I’ll be blogging on search and Solr related issues. This first post reviews how search is currently implemented. Future posts will discuss new spatial features in Solr such as the spatial data types, advanced spatial query functions and heatmaps.
Searching a set of documents consists of two separate operations: filtering and ranking. First, we apply filters that exclude documents that are not relevant. Second, a score for each relevant document is computed which indicates how well the document matches the query. These results are ordered by this score. With Solr you generate a single query that incorporates both filters and scoring information.
In OGP, the simplest searches come from just moving the map. Every zoom or pan event by the user defines a new map extent and so requires a new query incorporating both filtering and ranking. Since it was written several years ago, OGP uses old Solr features (mostly 1.4) rather than the newer spatial features. The query first filters out all layers that do not intersect the map extent. This leaves potentially thousands of layers that do intersect the map. They need to be ranked so the most appropriate layer can be presented to the user. Several separate factors are computed and combined to compute the spatial score. The query ranks each relevant layer’s center and area based on how it compares to the map’s area area and center. It also generates a grid of nine points on the map and ranks each layer based on how many of these points it contains. Finally, it gives layers completely contained within the map a small ranking boost. Essentially, the query is ranking the bounding box of each layer based on how similar it is to the bounding box of the map.
Spatial properties drive OGP search but there are other components. Entering one or more terms in the basic search box results in a typical Solr text search against fields such as layer name, ISO, theme and place keywords, publisher, originator and institution. Layers that do not match the text search terms are filtered out. Layers that do match get a score based on the quality of the match. For each layer, this text-based score combines with the spatial scores yielding a total score. The results are ranked by total score and presented to the user.
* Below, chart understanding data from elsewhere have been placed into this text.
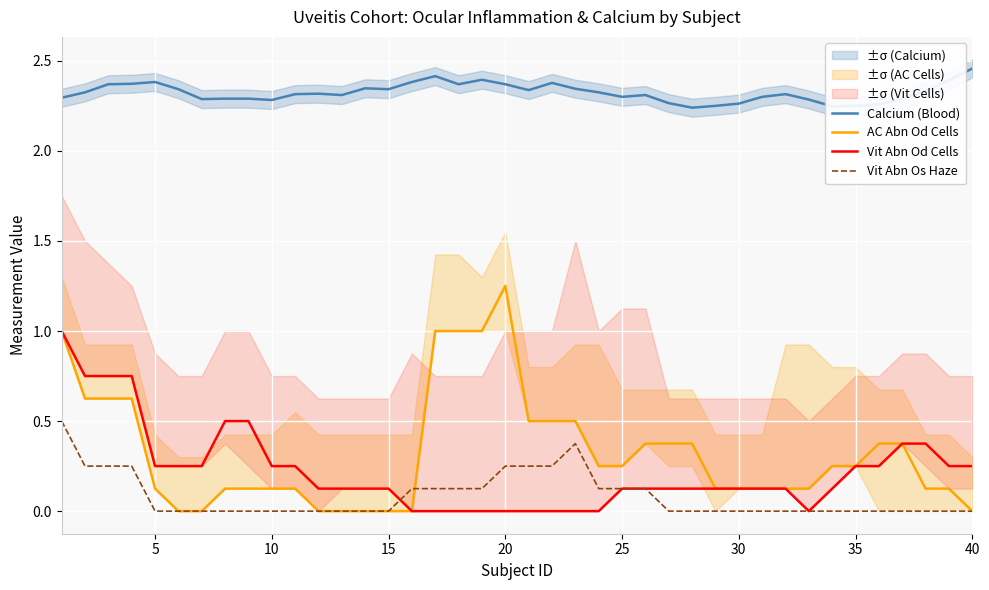

True or false: Calcium (Blood) and AC Abn Od Cells cross at least once.

False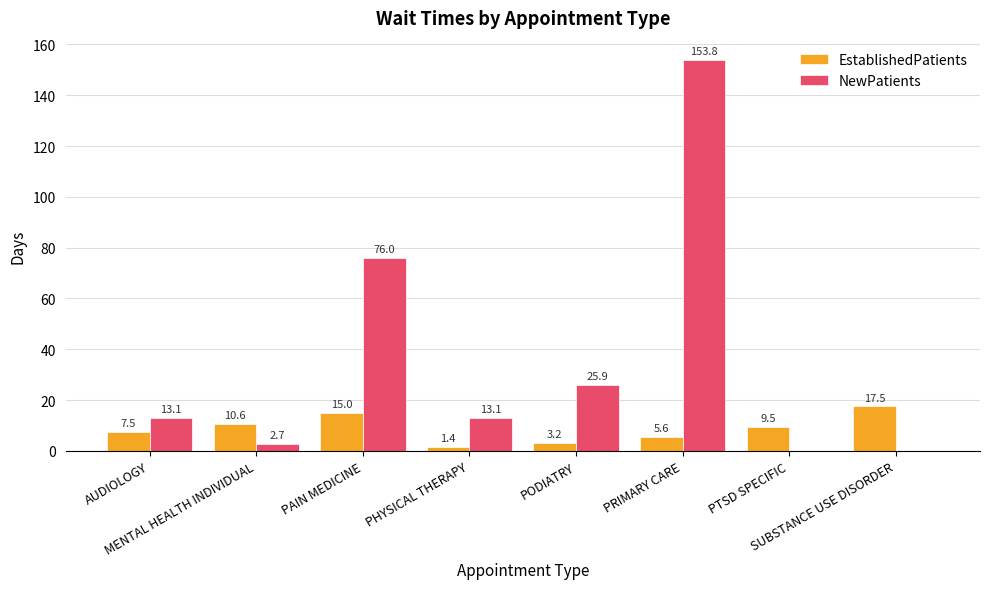

Where does the NewPatients series first go above 13?

AUDIOLOGY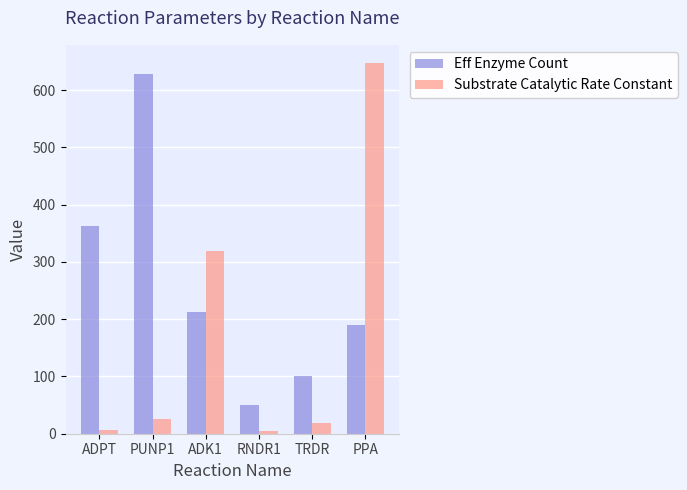

Is it true that Eff Enzyme Count equals 190.0 at PPA?

True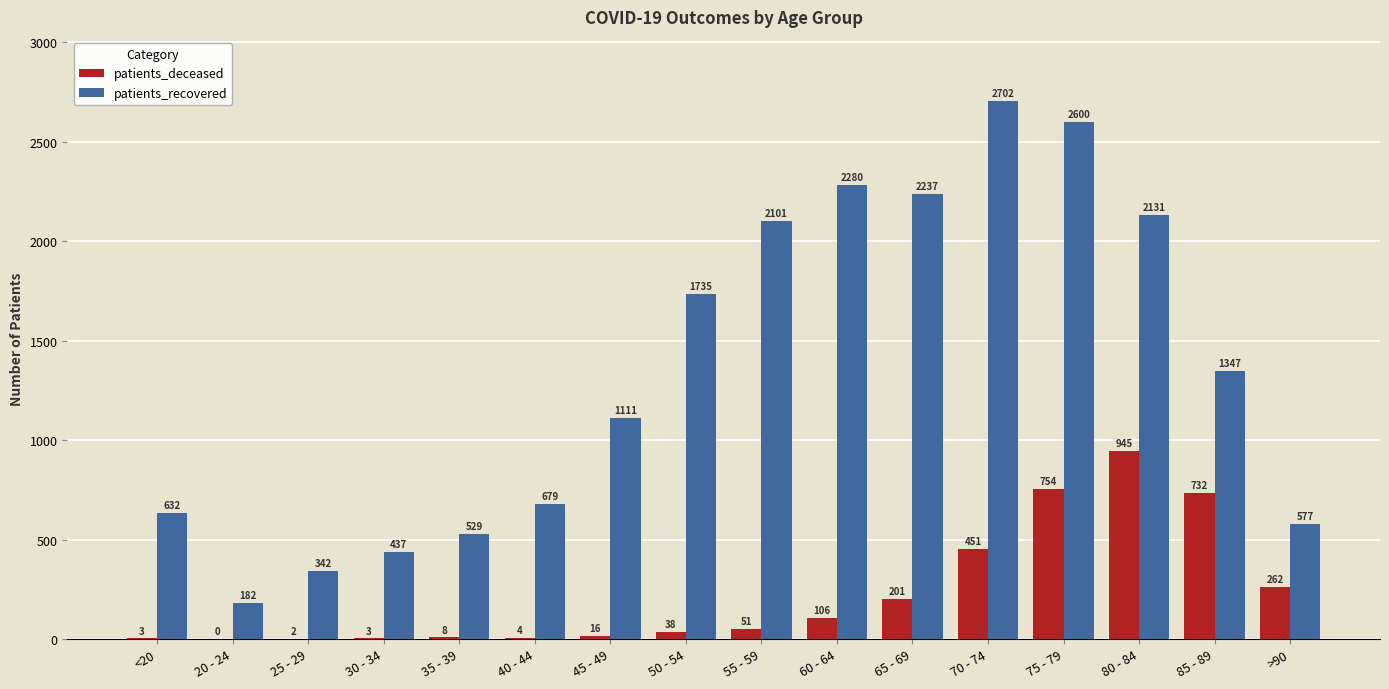

Reading left to right, what are all the values shown in this chart?

patients_deceased: <20=3	20 - 24=0	25 - 29=2	30 - 34=3	35 - 39=8	40 - 44=4	45 - 49=16	50 - 54=38	55 - 59=51	60 - 64=106	65 - 69=201	70 - 74=451	75 - 79=754	80 - 84=945	85 - 89=732	>90=262
patients_recovered: <20=632	20 - 24=182	25 - 29=342	30 - 34=437	35 - 39=529	40 - 44=679	45 - 49=1111	50 - 54=1735	55 - 59=2101	60 - 64=2280	65 - 69=2237	70 - 74=2702	75 - 79=2600	80 - 84=2131	85 - 89=1347	>90=577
Combining the spatial and textual scores for each layer is basically a weighting problem. How important, for instance, is the score based on the layer’s center as compared to the score based on the layer’s area. Alternatively, how important is matching a search term in the layer title field versus matching the term in the publisher field. In OGP the weights in decreasing order of importance are area match, number of grid points in layer, center match. Spatial terms are weighted more heavily than text based terms. A text search against a layer title is worth twice as much as a match in the other keyword fields.
Using Advanced Search one can have additional filters applied to the document set. For example, one can filter based on the type of data (raster, vector, etc.), the institution publishing the data, a date range, etc. These filters remove documents from the list of relevant documents.
In OGP, the Solr query is constructed on the client. The code resides in the file solr.js. A jsonp query is sent directly to the Solr instance. No server-side intermediary is used. Nor are there any Solr plugins. Instead a long, complex query is sent for every search request. It is important to protect the Solr server with a firewall. This firewall should allow select requests from any IP address but limit update URLs to your admin machine’s IP addresses.